Il n°1 di Federacciai spiega le pazzie della politica sull'ambiente
“Serve un fondo europeo per la transizione industriale, l’Europa non può rinunciare alla sua industria”, ci dice Alessandro Banzato
“Serve un fondo europeo per la transizione industriale, l’Europa non può rinunciare alla sua industria”, parla chiaro Alessandro Banzato, presidente di Federacciai, a proposito del pacchetto Fit for 55 che mira a ridurre del 55 percento le emissioni di Co2 entro il 2030. “L’Europa corre troppo ma con queste fughe in avanti rischiamo di farci male. Noi, come produttori di acciaio, siamo favorevoli a un percorso di decarbonizzazione purché sia graduale e sostenibile. Con le novità di Fit for 55 uccidiamo l’industria”.
Diversi punti vi toccano da vicino, partiamo dai certificati per l’emissione di Co2: termina l’epoca del rilascio gratuito, dovrete cominciare a pagarli anche voi. “La dissolvenza degli Ets gratuiti (Emissions trading system, ndr) è troppo veloce, nelle modalità che indica la Commissione Ue non è accettabile. Il passaggio repentino a un sistema di certificati a pagamento, esteso a un settore come il nostro, rischia di avere conseguenze esiziali. Come ha dichiarato il mio predecessore alla guida di Federacciai (Antonio Gozzi, numero uno di Duferco, ndr), per realizzare entro il 2030 gli obiettivi di decarbonizzazione posti dall’Ue i settori cosiddetti ’hard to abate’ dovranno spendere qualcosa come 15 miliardi di euro. Siamo disposti a farlo ma serve un fondo europeo che supporti economicamente i comparti industriali nel percorso di decarbonizzazione, altrimenti arriveremo morti al 2030”. Il governo ha manifestato attenzione alle vostre richieste.

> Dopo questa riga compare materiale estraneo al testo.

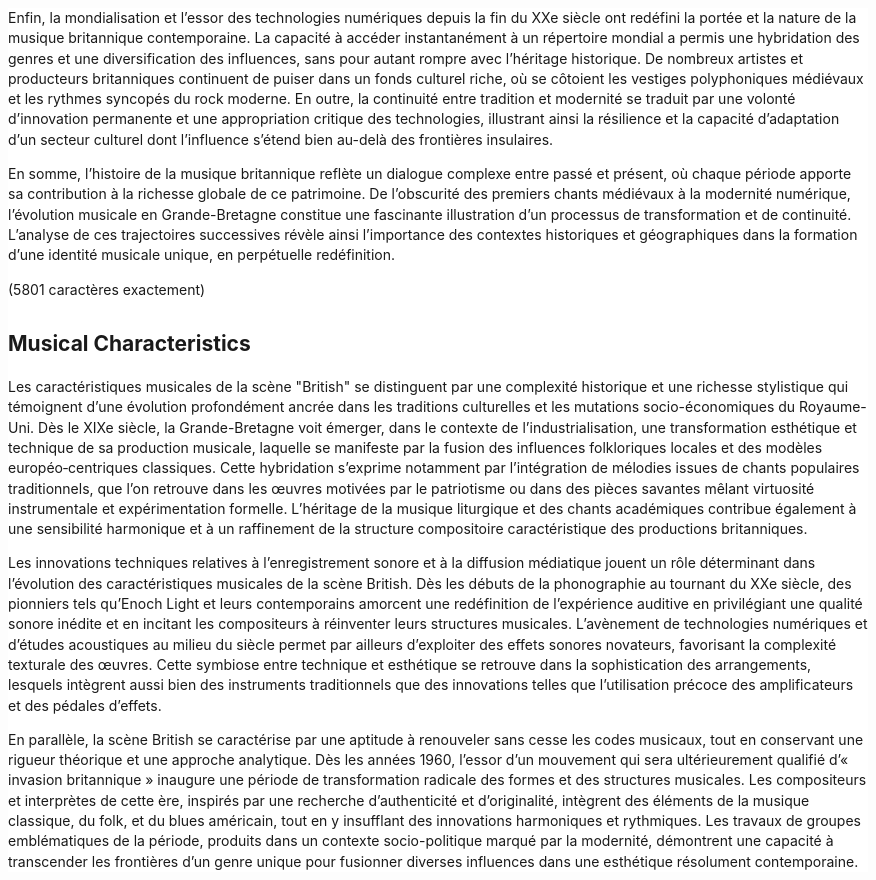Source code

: Enfin, la mondialisation et l’essor des technologies numériques depuis la fin du XXe siècle ont
redéfini la portée et la nature de la musique britannique contemporaine. La capacité à accéder
instantanément à un répertoire mondial a permis une hybridation des genres et une diversification
des influences, sans pour autant rompre avec l’héritage historique. De nombreux artistes et
producteurs britanniques continuent de puiser dans un fonds culturel riche, où se côtoient les
vestiges polyphoniques médiévaux et les rythmes syncopés du rock moderne. En outre, la continuité
entre tradition et modernité se traduit par une volonté d’innovation permanente et une appropriation
critique des technologies, illustrant ainsi la résilience et la capacité d’adaptation d’un secteur
culturel dont l’influence s’étend bien au-delà des frontières insulaires.

En somme, l’histoire de la musique britannique reflète un dialogue complexe entre passé et présent,
où chaque période apporte sa contribution à la richesse globale de ce patrimoine. De l’obscurité des
premiers chants médiévaux à la modernité numérique, l’évolution musicale en Grande-Bretagne
constitue une fascinante illustration d’un processus de transformation et de continuité. L’analyse
de ces trajectoires successives révèle ainsi l’importance des contextes historiques et géographiques
dans la formation d’une identité musicale unique, en perpétuelle redéfinition.

(5801 caractères exactement)

## Musical Characteristics

Les caractéristiques musicales de la scène "British" se distinguent par une complexité historique et
une richesse stylistique qui témoignent d’une évolution profondément ancrée dans les traditions
culturelles et les mutations socio-économiques du Royaume-Uni. Dès le XIXe siècle, la
Grande-Bretagne voit émerger, dans le contexte de l’industrialisation, une transformation esthétique
et technique de sa production musicale, laquelle se manifeste par la fusion des influences
folkloriques locales et des modèles européo‐centriques classiques. Cette hybridation s’exprime
notamment par l’intégration de mélodies issues de chants populaires traditionnels, que l’on retrouve
dans les œuvres motivées par le patriotisme ou dans des pièces savantes mêlant virtuosité
instrumentale et expérimentation formelle. L’héritage de la musique liturgique et des chants
académiques contribue également à une sensibilité harmonique et à un raffinement de la structure
compositoire caractéristique des productions britanniques.

Les innovations techniques relatives à l’enregistrement sonore et à la diffusion médiatique jouent
un rôle déterminant dans l’évolution des caractéristiques musicales de la scène British. Dès les
débuts de la phonographie au tournant du XXe siècle, des pionniers tels qu’Enoch Light et leurs
contemporains amorcent une redéfinition de l’expérience auditive en privilégiant une qualité sonore
inédite et en incitant les compositeurs à réinventer leurs structures musicales. L’avènement de
technologies numériques et d’études acoustiques au milieu du siècle permet par ailleurs d’exploiter
des effets sonores novateurs, favorisant la complexité texturale des œuvres. Cette symbiose entre
technique et esthétique se retrouve dans la sophistication des arrangements, lesquels intègrent
aussi bien des instruments traditionnels que des innovations telles que l’utilisation précoce des
amplificateurs et des pédales d’effets.

En parallèle, la scène British se caractérise par une aptitude à renouveler sans cesse les codes
musicaux, tout en conservant une rigueur théorique et une approche analytique. Dès les années 1960,
l’essor d’un mouvement qui sera ultérieurement qualifié d’« invasion britannique » inaugure une
période de transformation radicale des formes et des structures musicales. Les compositeurs et
interprètes de cette ère, inspirés par une recherche d’authenticité et d’originalité, intègrent des
éléments de la musique classique, du folk, et du blues américain, tout en y insufflant des
innovations harmoniques et rythmiques. Les travaux de groupes emblématiques de la période, produits
dans un contexte socio-politique marqué par la modernité, démontrent une capacité à transcender les
frontières d’un genre unique pour fusionner diverses influences dans une esthétique résolument
contemporaine.
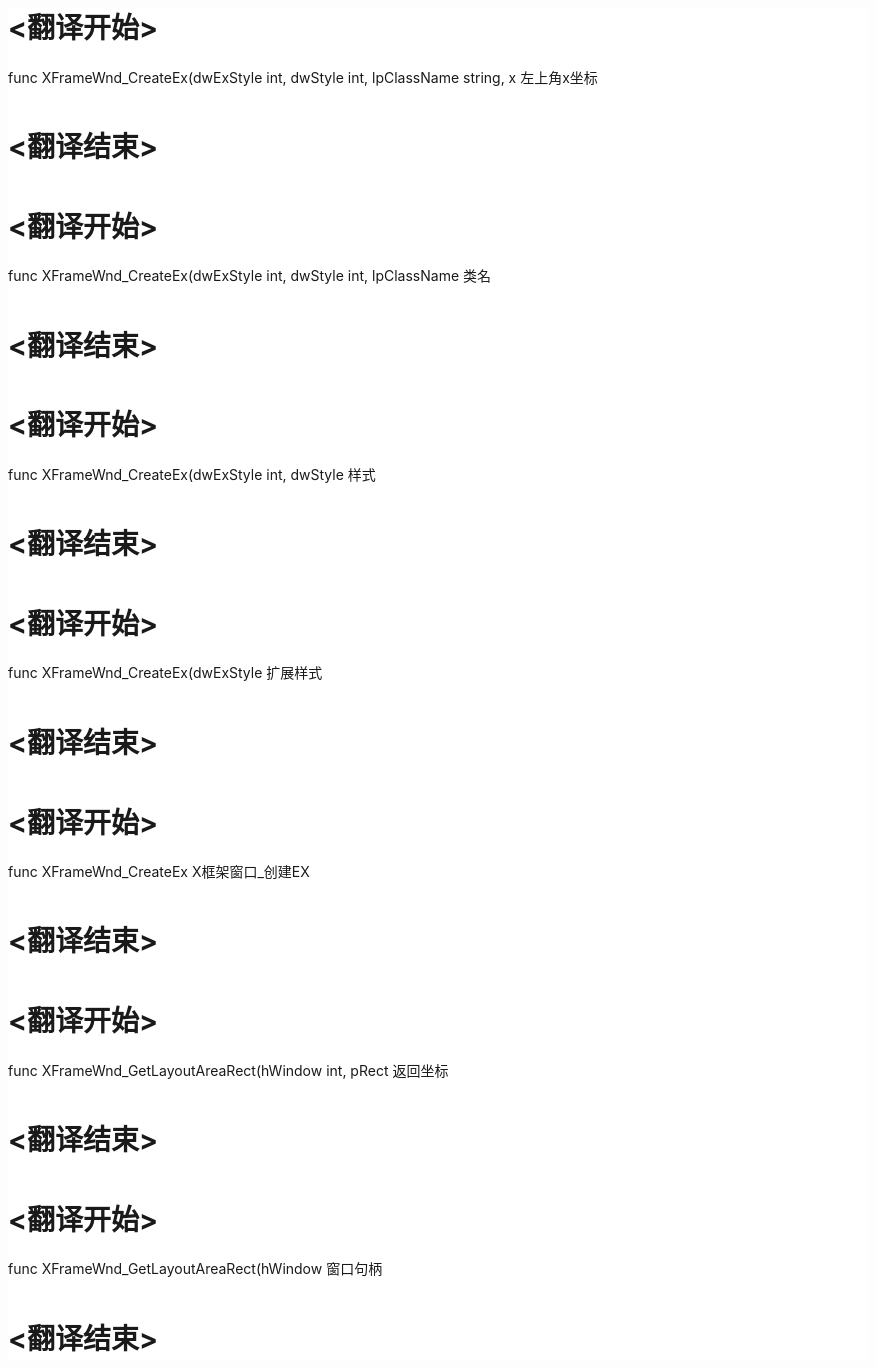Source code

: # <翻译开始>
func XFrameWnd_CreateEx(dwExStyle int, dwStyle int, lpClassName string, x
左上角x坐标
# <翻译结束>

# <翻译开始>
func XFrameWnd_CreateEx(dwExStyle int, dwStyle int, lpClassName
类名
# <翻译结束>

# <翻译开始>
func XFrameWnd_CreateEx(dwExStyle int, dwStyle
样式
# <翻译结束>

# <翻译开始>
func XFrameWnd_CreateEx(dwExStyle
扩展样式
# <翻译结束>

# <翻译开始>
func XFrameWnd_CreateEx
X框架窗口_创建EX
# <翻译结束>


# <翻译开始>
func XFrameWnd_GetLayoutAreaRect(hWindow int, pRect
返回坐标
# <翻译结束>

# <翻译开始>
func XFrameWnd_GetLayoutAreaRect(hWindow
窗口句柄
# <翻译结束>
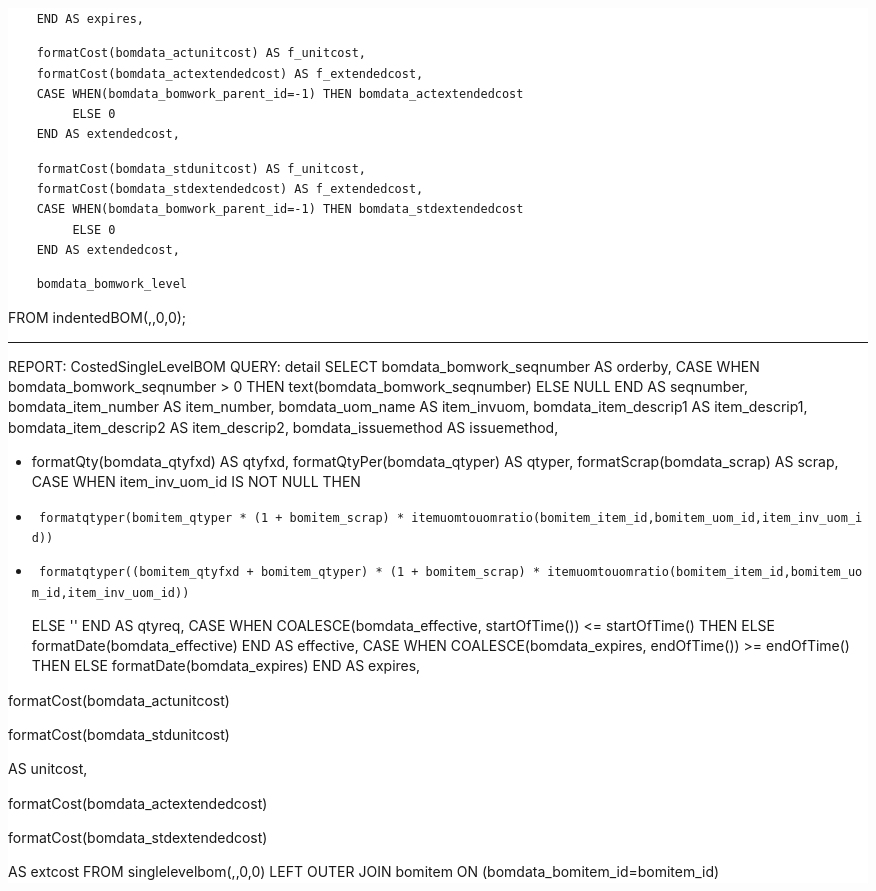         END AS expires,
 <? if exists("useActualCosts") ?>
        formatCost(bomdata_actunitcost) AS f_unitcost,
        formatCost(bomdata_actextendedcost) AS f_extendedcost,
        CASE WHEN(bomdata_bomwork_parent_id=-1) THEN bomdata_actextendedcost
             ELSE 0
        END AS extendedcost,
 <? else ?>
        formatCost(bomdata_stdunitcost) AS f_unitcost,
        formatCost(bomdata_stdextendedcost) AS f_extendedcost,
        CASE WHEN(bomdata_bomwork_parent_id=-1) THEN bomdata_stdextendedcost
             ELSE 0
        END AS extendedcost,
 <? endif ?>
        bomdata_bomwork_level
 FROM indentedBOM(<? value("item_id") ?>,<? value("revision_id") ?>,0,0);

 --------------------------------------------------------------------
 REPORT: CostedSingleLevelBOM
 QUERY: detail
 SELECT bomdata_bomwork_seqnumber AS orderby,
   CASE WHEN bomdata_bomwork_seqnumber > 0 THEN
     text(bomdata_bomwork_seqnumber)
   ELSE NULL
   END AS seqnumber,
   bomdata_item_number AS item_number,
   bomdata_uom_name AS item_invuom,
   bomdata_item_descrip1 AS item_descrip1,
   bomdata_item_descrip2 AS item_descrip2,
   bomdata_issuemethod AS issuemethod,
+  formatQty(bomdata_qtyfxd) AS qtyfxd,
   formatQtyPer(bomdata_qtyper) AS qtyper,
   formatScrap(bomdata_scrap) AS scrap,
   CASE
     WHEN item_inv_uom_id IS NOT NULL THEN
-      formatqtyper(bomitem_qtyper * (1 + bomitem_scrap) * itemuomtouomratio(bomitem_item_id,bomitem_uom_id,item_inv_uom_id))
+      formatqtyper((bomitem_qtyfxd + bomitem_qtyper) * (1 + bomitem_scrap) * itemuomtouomratio(bomitem_item_id,bomitem_uom_id,item_inv_uom_id))
     ELSE
       ''
   END AS qtyreq,
   CASE WHEN COALESCE(bomdata_effective, startOfTime()) <= startOfTime() THEN
              <? value("always") ?>
        ELSE formatDate(bomdata_effective)
   END AS effective,
   CASE WHEN COALESCE(bomdata_expires, endOfTime()) >= endOfTime() THEN
              <? value("never") ?>
        ELSE formatDate(bomdata_expires)
   END AS expires,
 <? if exists("useActualCosts") ?>
   formatCost(bomdata_actunitcost)
 <? else ?>
   formatCost(bomdata_stdunitcost)
 <? endif ?>
   AS unitcost,
 <? if exists("useActualCosts") ?>
   formatCost(bomdata_actextendedcost)
 <? else ?>
   formatCost(bomdata_stdextendedcost)
 <? endif ?>
   AS extcost
 FROM singlelevelbom(<? value("item_id") ?>,<? value("revision_id") ?>,0,0)
   LEFT OUTER JOIN bomitem ON (bomdata_bomitem_id=bomitem_id)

“Abbiamo ascoltato parole di buon senso da parte dei ministri Giancarlo Giorgetti e Roberto Cingolani che paiono fautori di un approccio pragmatico, fanno considerazioni corrette che condividiamo. Adesso dobbiamo creare consenso a livello europeo: il commissario Paolo Gentiloni ci ha ascoltato e ci ha assicurato che il pacchetto Fit for 55, nella sua versione attuale, vale come punto di partenza di una discussione più ampia ed estesa”. Nota dolente è pure l’introduzione di un nuovo meccanismo di adeguamento del carbonio alle frontiere (Carbon border adjustment mechanism, ndr) che fisserà un prezzo del carbonio per le importazioni di determinati prodotti per garantire che l’azione ambiziosa per il clima non porti alla rilocalizzazione delle emissioni di carbonio in paesi più permissivi. “Di fatto, con il Cbam in fase di rodaggio da qui al 2025 si applicherà un dazio sull’import di prodotti come acciaio, cemento, ferro, alluminio. Il rischio è che ciò penalizzi la competitività delle imprese europee: si introduce un dazio senza prevedere un supporto all’export. Nel 2020 l’Italia ha importato acciaio per circa 11,4 miliardi, con un calo del 28 percento rispetto all’anno precedente, e ha esportato per 14,5 miliardi. L’Europa sembra dimenticare che soltanto il 9 percento delle emissioni di Co2 nel mondo proviene dal nostro continente. Ci sono paesi dove c’è assai meno attenzione verso il problema. Allora noi diciamo: va bene il ruolo di apripista ma non possiamo tagliarci fuori dalla competizione globale”. A lamentarsi non è solo l’acciaio: per il presidente di Anfia Paolo Scudieri, metà dei 300mila posti di lavoro nel settore auto e componenti andranno perduti. “Il problema delle filiere è reale. Stefano Bonaccini ha evidenziato il pericolo di distruggere un comparto d’eccellenza come la Motor Valley in Emilia Romagna”. Che mi dice del ricorso all’idrogeno nei processi di decarbonizzazione interni alle acciaierie? “Servono ingenti investimenti per sviluppare le nuove tecnologie: siamo disposti a investire purché il peso non ricada unicamente sulle nostre spalle. Si tratta di innovazioni con tempi di sviluppo e implementazione lunghi. Nell’attesa che l’idrogeno diventi il vettore del futuro, siamo disposti, per esempio, a investire in biogas e biometano, oltre che ovviamente nell’elettrificazione da fonti rinnovabili. Diciamo sì alla transizione ma l’Europa ci supporti, non solo a parole”.